Aging with HIV: A New Reality for Many Over 50

One January day in 1991, career journalist Jane Fowler, then 55, opened a letter from a health insurance company informing her that her request for coverage had been denied due to a "significant blood abnormality."

This was the first inkling-later confirmed in her doctor's office-that the Kansas City, Kansas, native had contracted HIV from someone she had dated five years before, a man she'd been friends with her entire adult life. She had begun seeing him two years after the end of her 24-year marriage.

Fowler, now 75 and healthy thanks to the advent of antiretroviral medications, recalls being devastated by her diagnosis.

"I went home that day and literally took to my bed. I thought, 'What's going to happen? she said. For the next four years Fowler, once an active and successful writer and editor, lived in what she called "semi-isolation," staying mostly in her apartment.

Then came the dawning realization that her isolation wasn't helping anyone, least of all herself.

The Challenge Of Living With HIV

Fowler slowly began reaching out to experts and other older Americans to learn more about living with HIV in life's later decades. By 1995, she had helped co-found the National Association on HIV Over 50. And through her program, HIV Wisdom for Older Women, Fowler today speaks to audiences nationwide on the challenges of living with the virus.

"I decided to speak out—to put an old, wrinkled, white, heterosexual face to this disease," she said. "But my message isn't age-specific: We all need to understand that we can be at risk."

More HIV Patients Are Older

One report, conducted by the AIDS Community Research Initiative of America (ACRIA), noted that 27% of Americans newly diagnosed with HIV are aged 50 or older and by 2015 that percentage could double.

Why? According to Michael Horberg, MD, vice chair of the HIV Medicine Association, there's been a societal "perfect storm" that's led to more HIV infections among people in middle age or older.

"Certainly, with the rise of Viagra and similar drugs to treat erectile dysfunction, people are getting more sexually active because they are more able to do so," Dr. Horberg said. There's also the perception that HIV is now treatable with complex drug regimens, he said, even though these medicines often come with onerous side effects.

Older And Back In The Dating Game

For her part, Fowler said that more and more aging Americans find themselves recently divorced (as she did) or widowed and back in the dating game.

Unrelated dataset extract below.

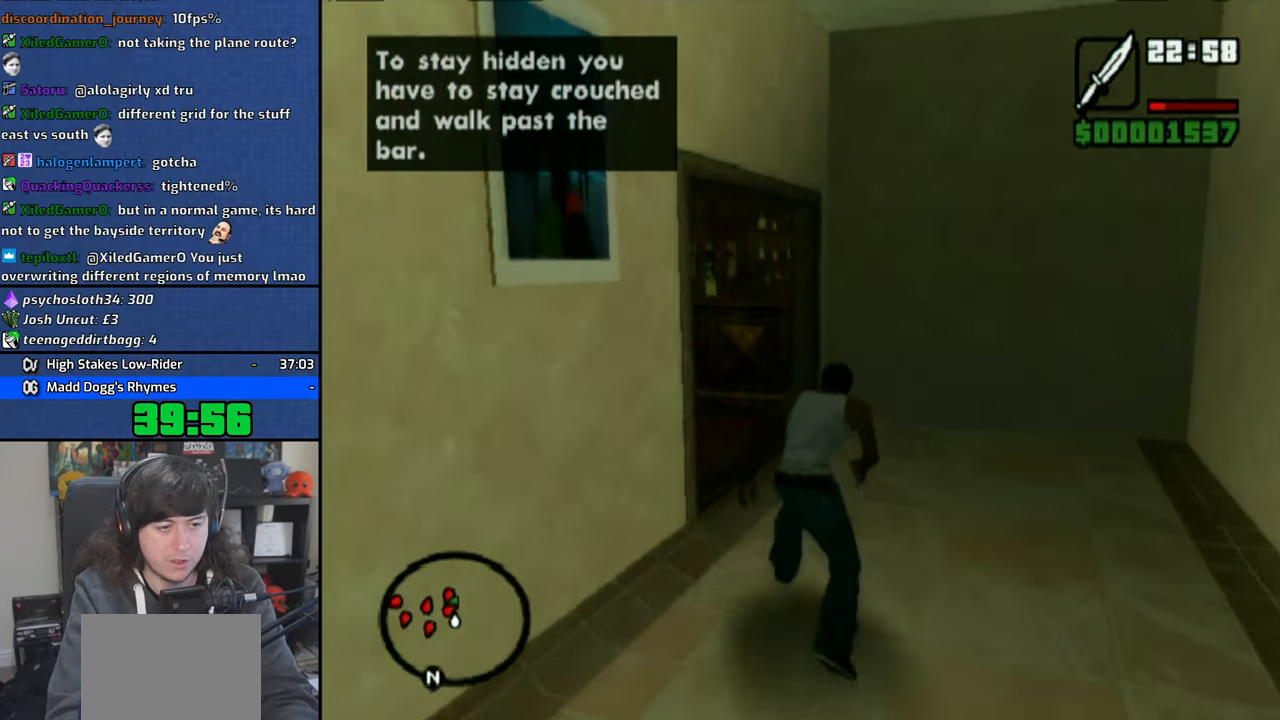
{"buttons": [], "left_stick": "up", "right_stick": "up-left", "events": [[33, "right_stick", "center"], [166, "right_stick", "left"], [350, "right_stick", "up-left"]]}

And all too often, doctors fail to appreciate that their patients over 50 might still have active sex lives, so the possibility of sexually transmitted diseases is often overlooked.

"Often, they're tested (for HIV] too late," Fowler said. "Many have already been diagnosed with full-blown AIDS. In fact, that's often how the diagnosis comes." At that point, it's much tougher for AIDS drugs to do their job of suppressing HIV.

Add The Other Diseases Of Aging

Aging with HIV presents other problems, as well. According to ACRIA's survey of about 1,000 HIV-positive men and women, 91% are battling other chronic medical conditions associated with age, including arthritis, neuropathies and high blood pressure. Many are coping with these conditions on their own: 70% of older Americans with HIV live alone, the report found, more than twice the rate of their noninfected contemporaries.

Adding HIV and its often-potent drug treatment to the usual troubles of aging can be tough. According to Dr. Horberg, many of the diseases of aging "are made worse by HIV or its treatment." For example, he said, the AIDS drug tenofovir can impair kidney function, other antiretrovirals cannot be taken with cholesterol-lowering drugs such as Zocor or Mevacor, and it's suspected that HIV infection might even accelerate the onset of Alzheimer's disease.

Prevention Is Key

Issues of HIV prevention and treatment can be especially tough on older women, said Diane Zablotsky, PhD, an associate professor of sociology at the University of North Carolina who's worked on the issue.

In terms of prevention, she noted that it may be tougher for a woman past menopause to negotiate condom use with a partner, when pregnancy is no longer an issue. And in terms of diagnosis and treatment, 'if you have a woman experiencing night sweats and other kinds of symptoms-is that menopausal change? A medication issue? Or is it an HIV-infection issue?"

All of the experts stressed that the key to curbing HIV infection in older Americans is the same as it is for the young: prevention. But that will mean having much franker discussions about sex.

There's this myth that older people aren't sexually active," Fowler said. "Health-care providers could help by taking sexual histories, but they don't because they assume they don't have to. They can ask about smoking and alcohol use, but sex? Oh no-the person is old."

Dr. Zablotsky agreed. The important thing is to reach out to older people in a way which if in fact they are engaging in behavior that puts them at risk—they have a reason to say, 'I need to listen to this, I need to make this change, I need to protect myself."